771. Jewels and Stones
You’re given strings J representing the types of stones that are jewels, and S representing the stones you have. Each character in S is a type of stone you have. You want to know how many of the stones you have are also jewels.

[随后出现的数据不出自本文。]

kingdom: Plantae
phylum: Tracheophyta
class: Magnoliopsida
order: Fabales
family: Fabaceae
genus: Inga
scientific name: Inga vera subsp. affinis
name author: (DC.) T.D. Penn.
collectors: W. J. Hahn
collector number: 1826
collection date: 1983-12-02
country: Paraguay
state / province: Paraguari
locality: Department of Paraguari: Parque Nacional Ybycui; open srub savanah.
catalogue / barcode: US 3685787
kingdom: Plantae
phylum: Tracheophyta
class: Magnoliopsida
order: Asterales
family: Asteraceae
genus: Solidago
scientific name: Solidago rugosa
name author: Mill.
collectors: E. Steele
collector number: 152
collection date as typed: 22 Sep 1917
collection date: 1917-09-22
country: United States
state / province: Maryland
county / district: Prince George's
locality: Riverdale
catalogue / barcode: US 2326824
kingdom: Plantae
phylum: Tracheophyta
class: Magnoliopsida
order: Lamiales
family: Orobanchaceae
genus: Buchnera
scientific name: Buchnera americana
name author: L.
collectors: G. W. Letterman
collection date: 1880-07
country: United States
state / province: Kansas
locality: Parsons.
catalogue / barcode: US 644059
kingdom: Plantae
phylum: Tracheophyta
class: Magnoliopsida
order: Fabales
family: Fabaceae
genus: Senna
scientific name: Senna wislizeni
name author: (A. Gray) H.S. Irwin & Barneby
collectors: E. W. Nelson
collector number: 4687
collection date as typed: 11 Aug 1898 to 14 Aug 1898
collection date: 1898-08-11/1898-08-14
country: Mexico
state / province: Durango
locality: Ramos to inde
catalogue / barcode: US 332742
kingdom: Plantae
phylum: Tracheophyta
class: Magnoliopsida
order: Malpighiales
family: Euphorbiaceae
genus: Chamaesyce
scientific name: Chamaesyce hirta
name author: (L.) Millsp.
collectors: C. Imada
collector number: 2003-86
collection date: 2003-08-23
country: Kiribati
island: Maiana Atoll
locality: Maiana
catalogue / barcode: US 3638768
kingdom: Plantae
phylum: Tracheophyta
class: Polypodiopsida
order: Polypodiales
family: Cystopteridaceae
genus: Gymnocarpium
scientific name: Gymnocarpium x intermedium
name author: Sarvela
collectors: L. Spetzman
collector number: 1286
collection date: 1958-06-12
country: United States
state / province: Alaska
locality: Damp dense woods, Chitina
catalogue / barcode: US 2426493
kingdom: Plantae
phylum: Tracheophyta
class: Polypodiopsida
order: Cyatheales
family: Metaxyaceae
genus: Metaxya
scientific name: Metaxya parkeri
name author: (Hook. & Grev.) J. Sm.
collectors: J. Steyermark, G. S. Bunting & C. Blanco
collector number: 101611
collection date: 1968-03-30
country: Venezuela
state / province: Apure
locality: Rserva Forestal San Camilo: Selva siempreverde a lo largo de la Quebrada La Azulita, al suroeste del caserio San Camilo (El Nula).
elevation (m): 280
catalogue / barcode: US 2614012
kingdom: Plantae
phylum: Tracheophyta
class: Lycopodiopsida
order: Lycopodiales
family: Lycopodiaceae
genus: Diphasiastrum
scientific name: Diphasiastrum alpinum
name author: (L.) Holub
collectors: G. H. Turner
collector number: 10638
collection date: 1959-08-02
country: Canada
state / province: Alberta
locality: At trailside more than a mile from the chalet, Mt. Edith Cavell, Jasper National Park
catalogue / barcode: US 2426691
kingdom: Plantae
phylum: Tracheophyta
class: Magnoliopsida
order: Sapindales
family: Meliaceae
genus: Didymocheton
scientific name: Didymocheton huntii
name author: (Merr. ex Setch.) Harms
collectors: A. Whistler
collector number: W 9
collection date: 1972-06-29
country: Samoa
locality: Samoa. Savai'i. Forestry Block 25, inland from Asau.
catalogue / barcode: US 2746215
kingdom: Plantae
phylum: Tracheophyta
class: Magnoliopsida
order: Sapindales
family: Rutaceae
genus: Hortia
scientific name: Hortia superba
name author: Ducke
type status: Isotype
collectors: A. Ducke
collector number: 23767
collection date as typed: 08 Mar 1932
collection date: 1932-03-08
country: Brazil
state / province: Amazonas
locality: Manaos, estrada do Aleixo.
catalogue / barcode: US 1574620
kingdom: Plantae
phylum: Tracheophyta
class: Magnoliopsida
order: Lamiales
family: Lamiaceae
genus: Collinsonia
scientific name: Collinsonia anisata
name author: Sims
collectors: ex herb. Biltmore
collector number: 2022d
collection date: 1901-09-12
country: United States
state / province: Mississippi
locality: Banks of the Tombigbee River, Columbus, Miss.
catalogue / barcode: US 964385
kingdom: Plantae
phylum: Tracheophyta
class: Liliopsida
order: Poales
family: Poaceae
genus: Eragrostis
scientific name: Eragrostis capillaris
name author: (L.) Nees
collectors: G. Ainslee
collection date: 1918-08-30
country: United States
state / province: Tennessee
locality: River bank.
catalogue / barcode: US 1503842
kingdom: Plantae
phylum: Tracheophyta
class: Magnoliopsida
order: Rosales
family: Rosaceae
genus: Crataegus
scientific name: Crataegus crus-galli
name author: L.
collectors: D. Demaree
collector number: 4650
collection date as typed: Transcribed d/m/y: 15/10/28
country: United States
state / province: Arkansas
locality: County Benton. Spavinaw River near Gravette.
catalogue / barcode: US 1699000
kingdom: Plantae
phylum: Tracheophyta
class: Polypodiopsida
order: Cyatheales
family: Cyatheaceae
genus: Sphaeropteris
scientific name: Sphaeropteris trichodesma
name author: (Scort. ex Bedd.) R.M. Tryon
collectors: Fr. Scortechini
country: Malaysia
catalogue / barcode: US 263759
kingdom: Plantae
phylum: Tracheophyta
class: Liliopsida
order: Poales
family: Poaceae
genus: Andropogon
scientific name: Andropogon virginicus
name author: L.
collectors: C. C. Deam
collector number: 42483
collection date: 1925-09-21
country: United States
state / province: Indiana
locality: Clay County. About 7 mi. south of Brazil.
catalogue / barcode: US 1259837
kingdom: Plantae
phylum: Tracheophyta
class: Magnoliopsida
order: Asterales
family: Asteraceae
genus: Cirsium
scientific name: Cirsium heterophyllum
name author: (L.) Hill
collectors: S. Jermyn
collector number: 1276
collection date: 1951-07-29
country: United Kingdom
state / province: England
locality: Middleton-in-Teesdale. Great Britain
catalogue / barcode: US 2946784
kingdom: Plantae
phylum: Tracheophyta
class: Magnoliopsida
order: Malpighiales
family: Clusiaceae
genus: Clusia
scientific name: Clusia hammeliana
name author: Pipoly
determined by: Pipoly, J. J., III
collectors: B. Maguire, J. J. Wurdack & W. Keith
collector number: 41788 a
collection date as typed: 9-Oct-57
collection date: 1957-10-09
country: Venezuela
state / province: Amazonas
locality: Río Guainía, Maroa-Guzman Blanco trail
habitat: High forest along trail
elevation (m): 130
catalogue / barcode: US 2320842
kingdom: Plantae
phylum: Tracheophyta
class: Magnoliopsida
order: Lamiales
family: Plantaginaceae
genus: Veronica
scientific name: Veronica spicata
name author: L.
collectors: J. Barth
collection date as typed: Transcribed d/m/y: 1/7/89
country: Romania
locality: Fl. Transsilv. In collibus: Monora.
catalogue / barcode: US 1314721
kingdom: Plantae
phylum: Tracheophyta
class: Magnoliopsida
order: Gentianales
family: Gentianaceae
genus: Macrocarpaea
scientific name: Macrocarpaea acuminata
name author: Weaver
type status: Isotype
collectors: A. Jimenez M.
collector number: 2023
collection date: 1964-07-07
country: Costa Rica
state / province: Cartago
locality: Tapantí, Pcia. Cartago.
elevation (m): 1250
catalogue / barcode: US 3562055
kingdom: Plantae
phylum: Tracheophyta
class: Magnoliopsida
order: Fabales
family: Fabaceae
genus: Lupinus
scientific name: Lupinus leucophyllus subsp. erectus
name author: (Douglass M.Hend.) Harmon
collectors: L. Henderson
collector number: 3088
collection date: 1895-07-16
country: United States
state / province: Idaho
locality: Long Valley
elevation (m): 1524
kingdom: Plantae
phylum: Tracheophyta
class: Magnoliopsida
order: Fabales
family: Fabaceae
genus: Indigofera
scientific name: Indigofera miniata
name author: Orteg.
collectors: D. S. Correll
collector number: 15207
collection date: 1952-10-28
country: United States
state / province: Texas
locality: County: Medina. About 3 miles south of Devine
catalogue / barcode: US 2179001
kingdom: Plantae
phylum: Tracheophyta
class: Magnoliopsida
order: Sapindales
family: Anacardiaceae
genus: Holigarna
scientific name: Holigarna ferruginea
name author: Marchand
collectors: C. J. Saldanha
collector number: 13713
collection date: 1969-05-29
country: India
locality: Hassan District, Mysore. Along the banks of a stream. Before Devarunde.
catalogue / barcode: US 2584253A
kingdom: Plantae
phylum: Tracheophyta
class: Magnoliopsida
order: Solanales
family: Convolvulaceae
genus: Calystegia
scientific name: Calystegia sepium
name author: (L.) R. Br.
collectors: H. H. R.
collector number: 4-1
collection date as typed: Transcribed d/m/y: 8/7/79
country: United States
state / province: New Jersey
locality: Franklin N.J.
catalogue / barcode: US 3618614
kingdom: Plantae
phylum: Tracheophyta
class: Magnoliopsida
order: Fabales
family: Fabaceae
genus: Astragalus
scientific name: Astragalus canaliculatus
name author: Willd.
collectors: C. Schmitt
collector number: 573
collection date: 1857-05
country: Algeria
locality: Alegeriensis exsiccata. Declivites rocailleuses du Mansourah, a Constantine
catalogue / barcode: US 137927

The letters in J are guaranteed distinct, and all characters in J and S are letters. Letters are case sensitive, so “a” is considered a different type of stone from “A”.
Example 1:
Input: J = “aA”, S = “aAAbbbb”
Output: 3
Example 2:
Input: J = “z”, S = “ZZ”
Output: 0
Note:
- S and J will consist of letters and have length at most 50.
- The characters in J are distinct.
解题思路
本题其实就是统计J字符串中所有字符在S字符串中出现的次数,对每一个字符遍历一次S字符串就能得出结果。时间复杂度为O(m*n)
代码如下:
class Solution {
public:
int numJewelsInStones(string J, string S) {
int result[S.length()] = {0};
for(int i = 0; i < S.length(); i++) {
for(int j = 0; j < J.length(); j++) {
if(S[i] == J[j]) {
result[i] = 1;
break;
}
}
}
int sum = 0;
for(int i = 0; i < S.length(); i++) {
sum = sum + result[i];
}
return sum;
}
};
看到别人的解题思路,发现了时间复杂度为O(m+n)的方法:
先遍历J字符串,出现的字符对应的标记为置为1。再遍历S字符串,累加每一个字符对应的标记位。实现如下:
int numJewelsInStones(string J, string S) {
int a = 0;
//标记位
char t[128] = {};
//遍历J,出现的字符标记位置1
for (char& c : J) t[c] = (char) 1;
//遍历S,累加
//c++中数组下标可以为char型,默认为对应的ASCALL码
for (char& c : S) a = a + t[c];
return a;
}